Maurice Thévenet : J’y ajouterai les valeurs, ce qu’on appelait les “vertus” autrefois, courage, loyauté, solidarité, engagement etc. En outre, les soft skills découlent de la capacité à se mobiliser, à apprendre, à se connaitre soi-même, à s’accepter, à se questionner et à assumer des relations positives avec son entourage. La coopération consiste par exemple à savoir travailler avec les autres, à interagir avec des chefs, des collègues, des pairs qu’on n’a pas choisis, et ce sur la longue durée. Par ailleurs, selon moi la curiosité est une soft-skill, car elle se traduit concrètement par la capacité à chercher l’information et à confronter les avis.
Les compétences techniques “dures” passeraient donc au second rang ?
Michel Barabel : Je n’observe rien de tel. Pour moi, les soft skills subliment les hard skills, elles permettent de mieux les exploiter. Tel l’avocat très pointu sur la jurisprudence mais qui doit aussi être capable de faire un numéro de charme pour convaincre. En outre, les soft skills restent l’apanage de l’espèce humaine et sont donc le meilleur rempart contre le risque de domination de l’intelligence artificielle et des robots. La vérité est dans l’ambidextrie, la faculté à combiner compétences dures et douces.
Maurice Thévenet : Les hard skills primaient à l’époque du plein emploi et des “soft jobs”, tranquilles et durables. En 2020, les soft skills prennent le pas dans une époque de “hard jobs”, plus précaires, polymorphes et stressants. C’est aussi une façon de faire passer la pilule… Tous les problèmes de performance et de bien-être se résoudraient dans des soft skills appropriées qui seraient innées ou qu’il suffirait d’acquérir, sans idée d’effort. A la différence des hards skills, dont l’acquis n’est pas toujours garanti.
Peut-on enseigner ces compétences “douces” ?
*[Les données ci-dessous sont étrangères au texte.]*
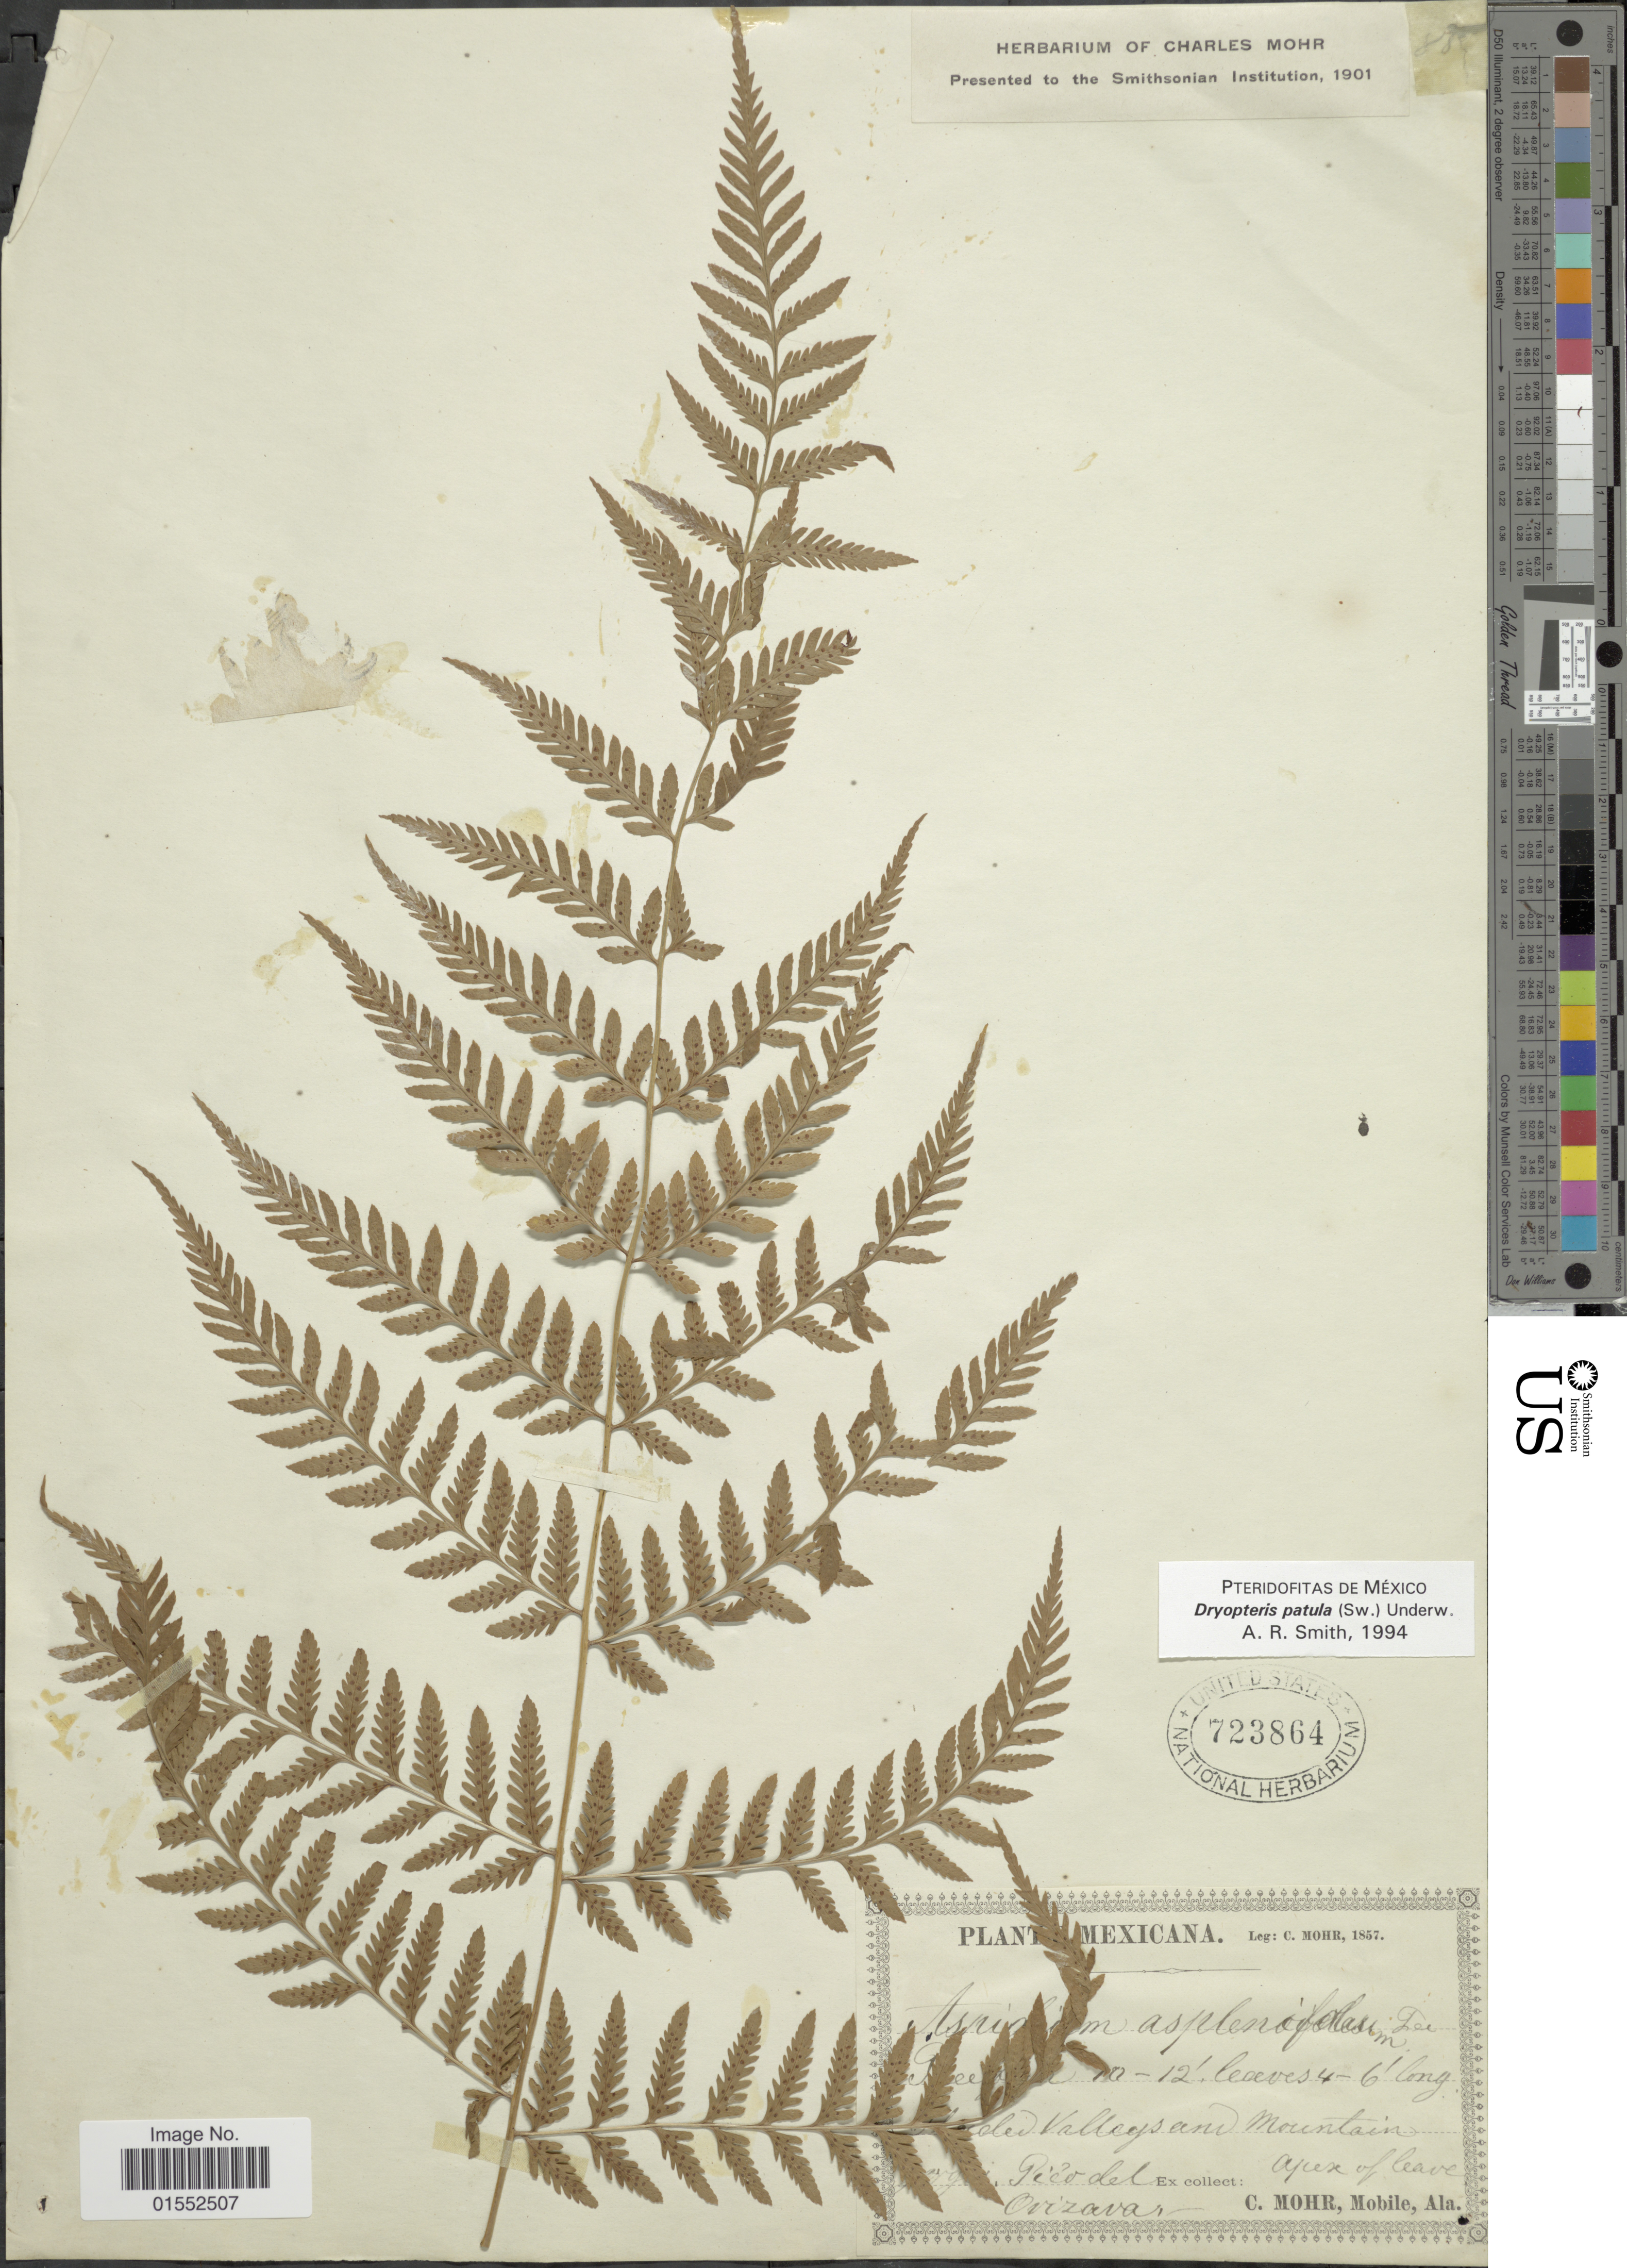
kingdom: Plantae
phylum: Tracheophyta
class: Polypodiopsida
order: Polypodiales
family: Dryopteridaceae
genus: Dryopteris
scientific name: Dryopteris patula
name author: (Sw.) Underw.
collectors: C. T. Mohr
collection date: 1857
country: Mexico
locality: Valleys and Mountain. Pico del Ovizavar [interpreted]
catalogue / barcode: US 723864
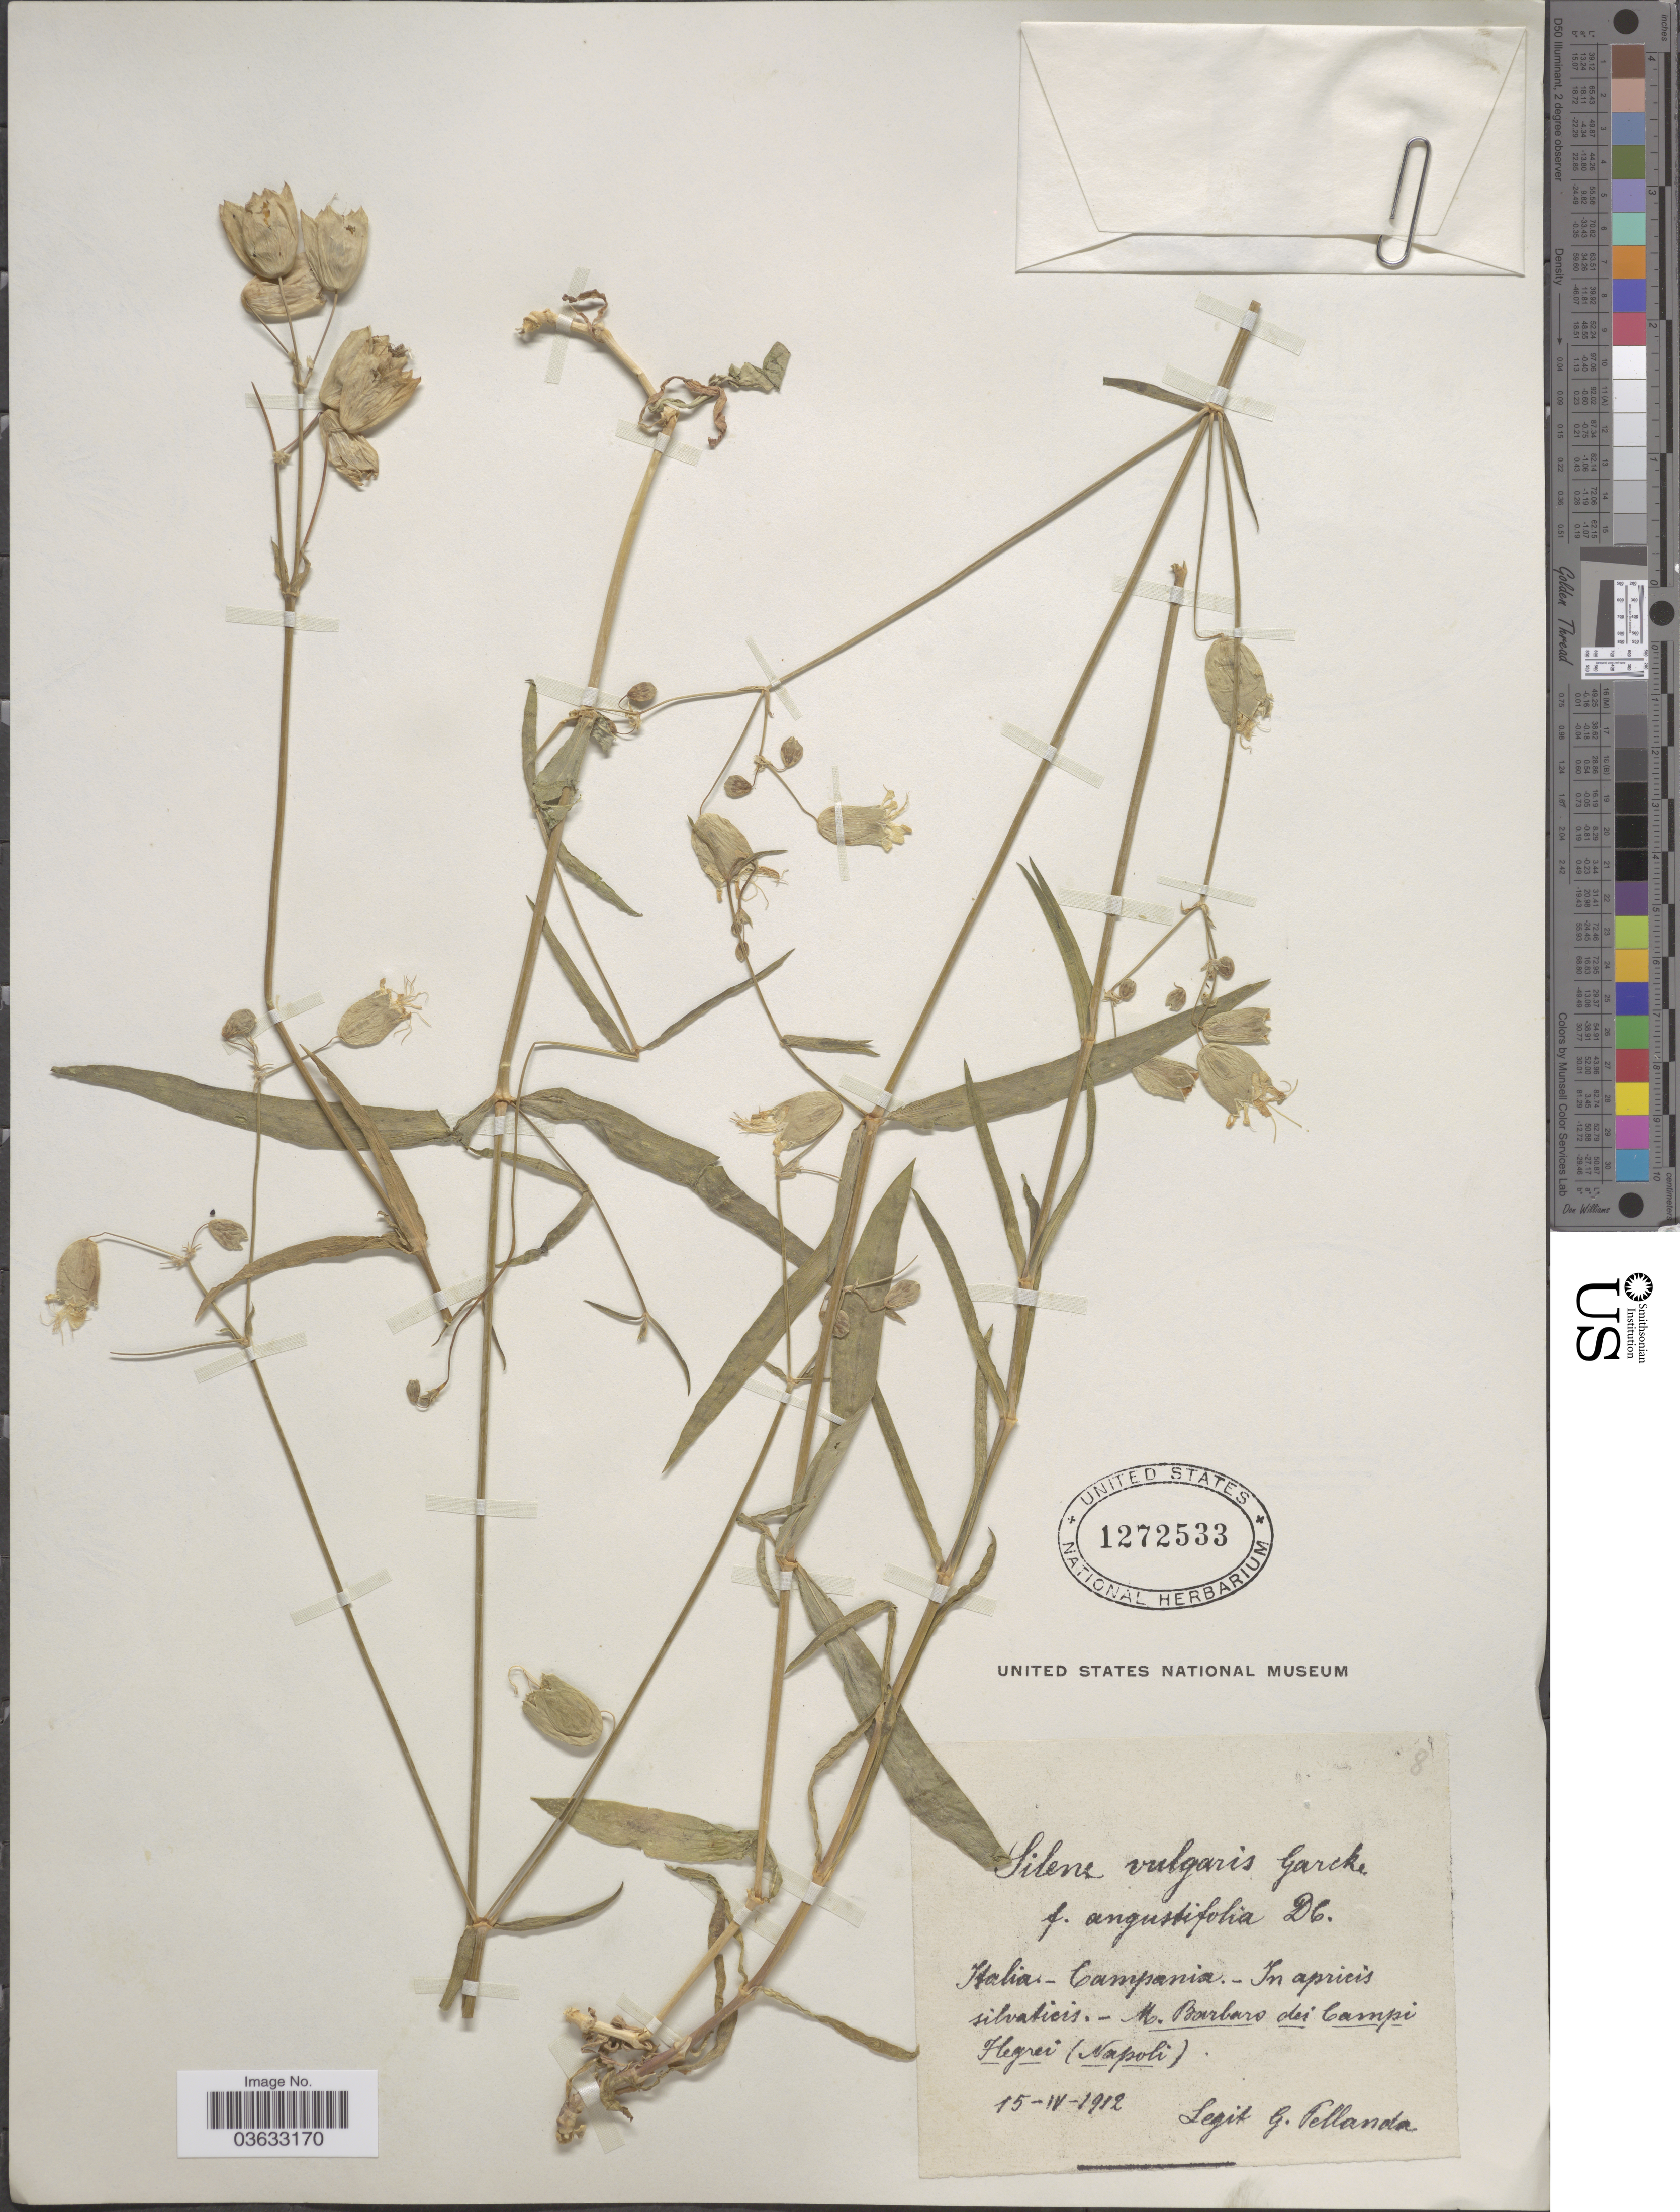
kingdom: Plantae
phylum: Tracheophyta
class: Magnoliopsida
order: Caryophyllales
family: Caryophyllaceae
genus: Silene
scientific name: Silene inflata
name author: Sm.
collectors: G. Pellanda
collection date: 1912-04-15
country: Italy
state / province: Campania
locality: Italia - In apricis silvaticis. - Mo. Barbaro dei Campi Hegrei (Napoli).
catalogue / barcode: US 1272533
Maurice Thévenet : On peut les apprendre avec le temps et les travailler, mais cela reste du ressort de l’individu. Et non, on ne peut pas les enseigner comme une matière en soi, même si les écoles de gestion donnent, depuis cinquante ans, des clés à leurs étudiants sur la manière de les développer. Passer les gens à la moulinette de cours de communication formatés ou de séminaires comportementaux relève d’une approche mécaniste, voire magique, des choses. On apprend bien quand on en ressent le besoin, et donc souvent après s’être frotté au terrain.